=== WHAT THIS TASK INVOLVES ===
Reproduce the text lines of every record below verbatim, leaving out the pictures.
··· DATA LINES
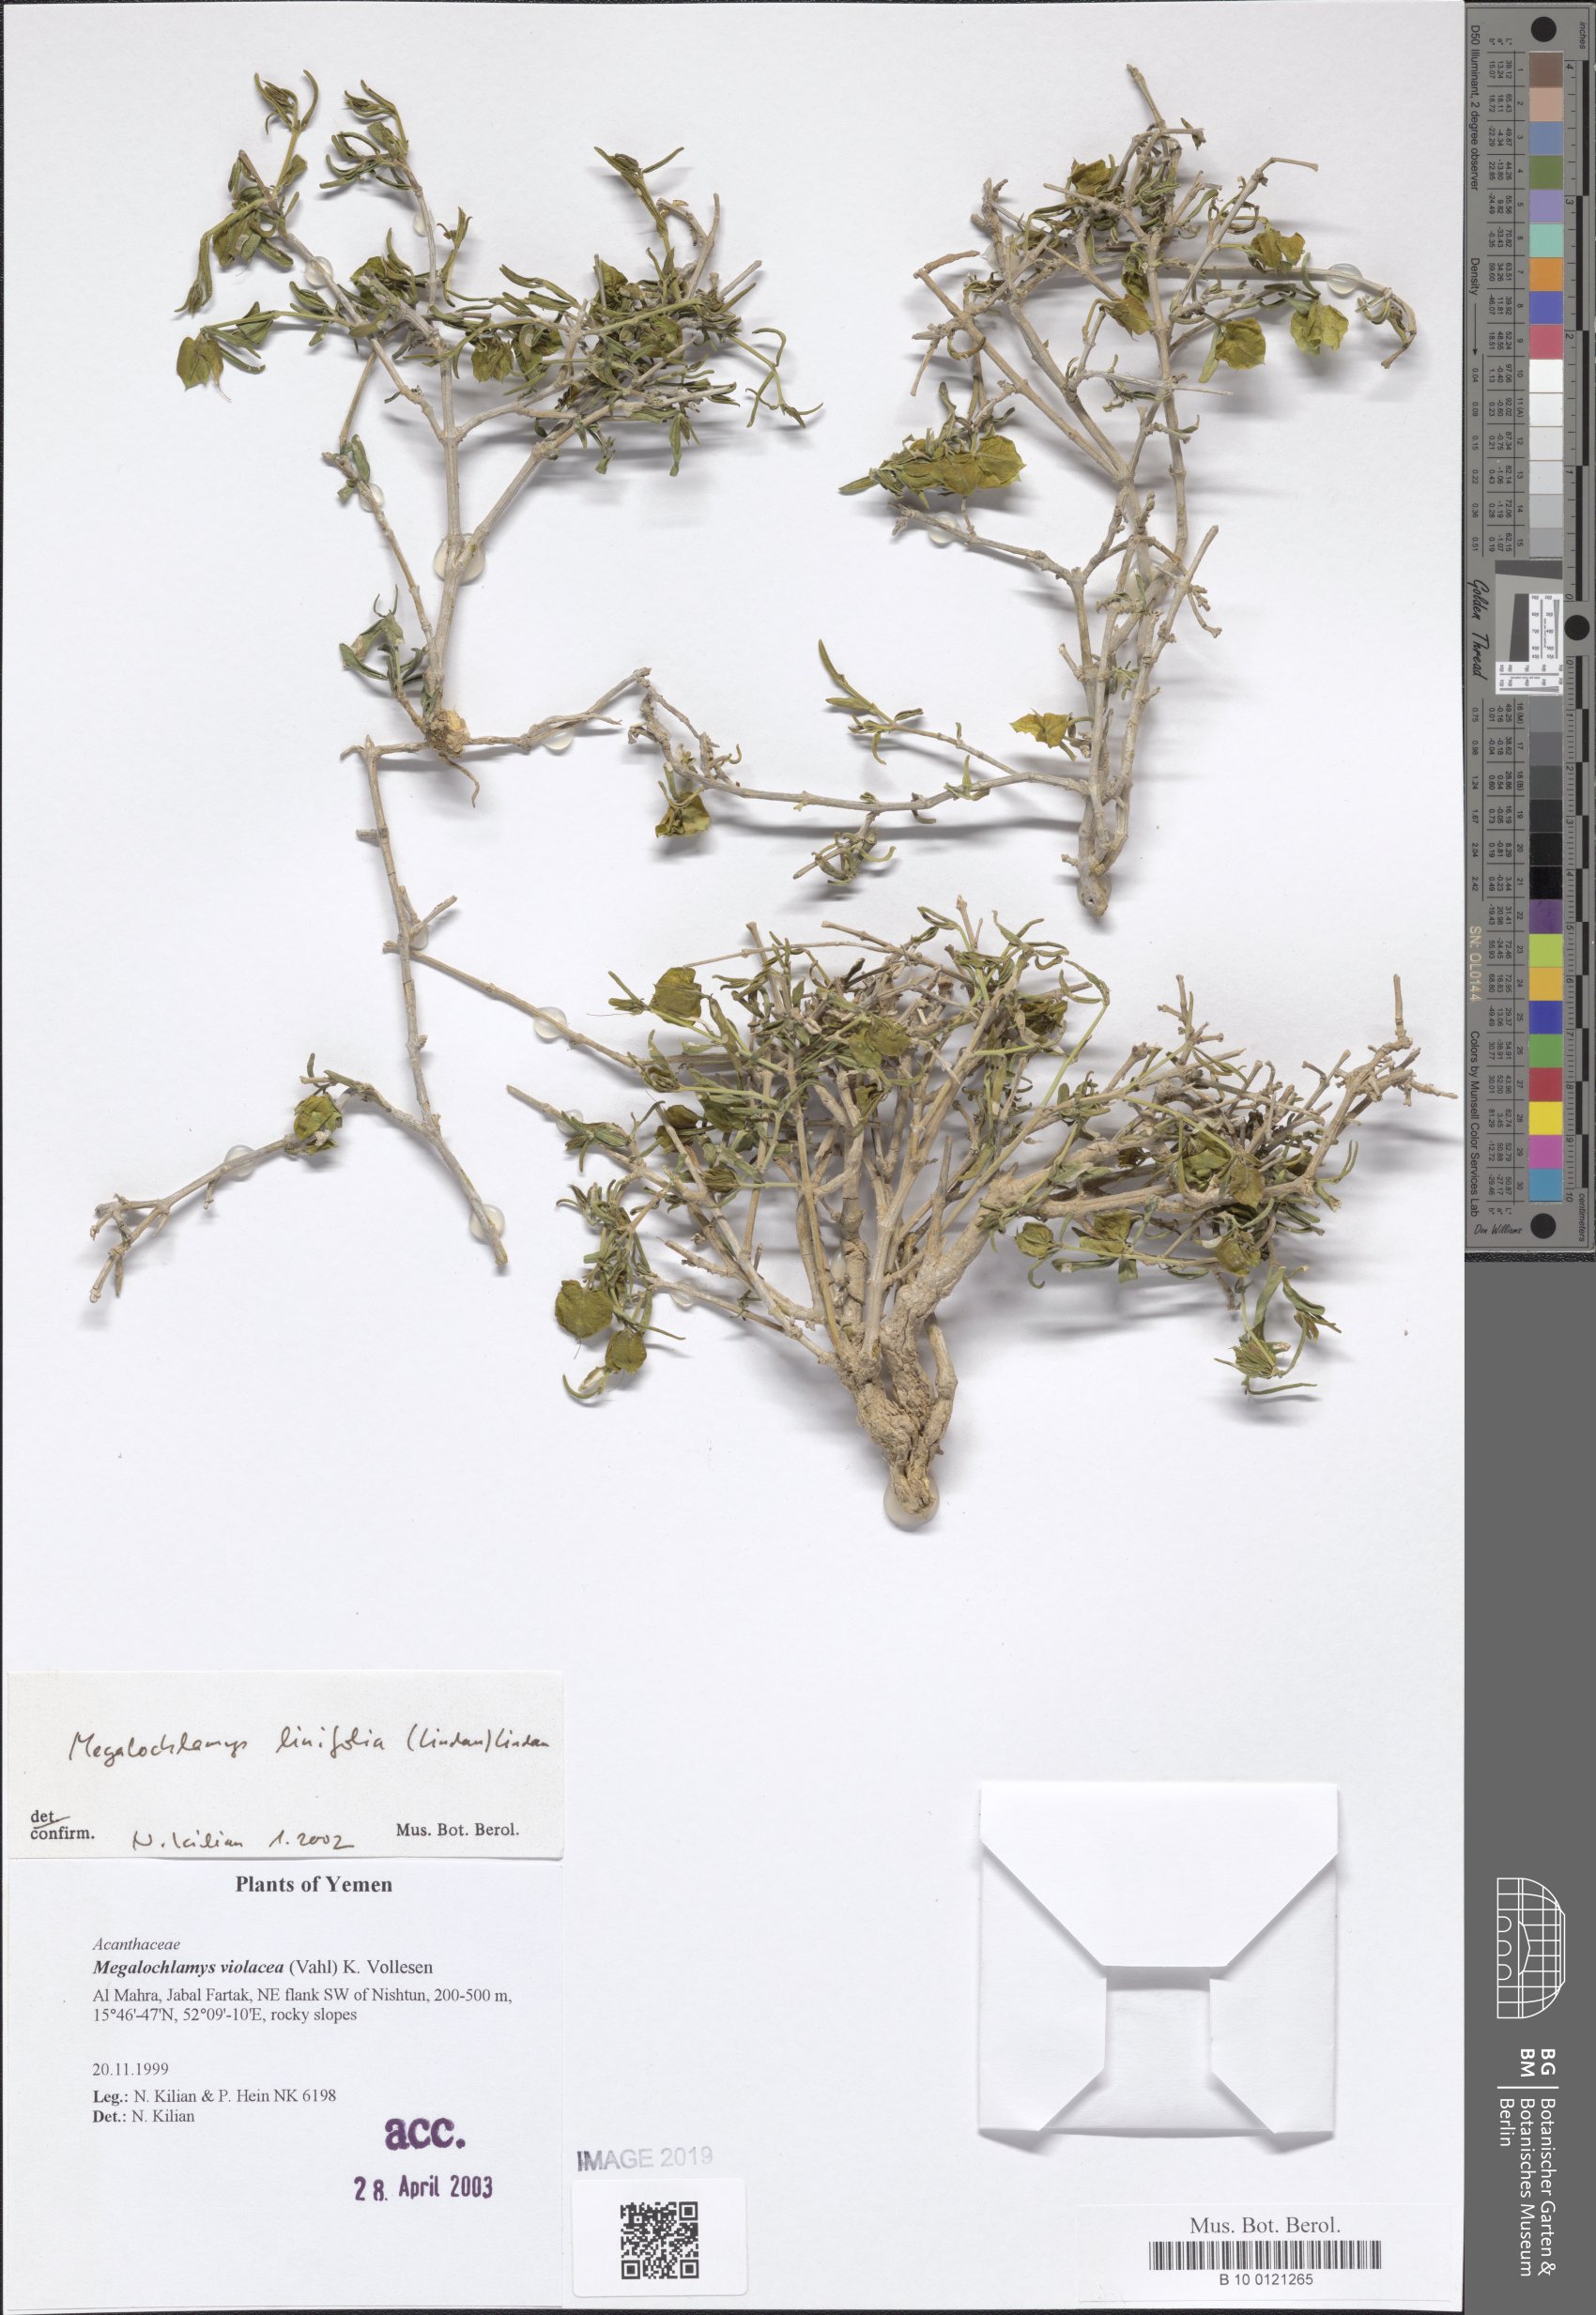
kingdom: Plantae
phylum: Tracheophyta
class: Magnoliopsida
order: Lamiales
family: Acanthaceae
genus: Megalochlamys
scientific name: Megalochlamys violacea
······
=== EXERCISE RESPONSE ===
kingdom: Plantae
phylum: Tracheophyta
class: Magnoliopsida
order: Lamiales
family: Acanthaceae
genus: Megalochlamys
scientific name: Megalochlamys violacea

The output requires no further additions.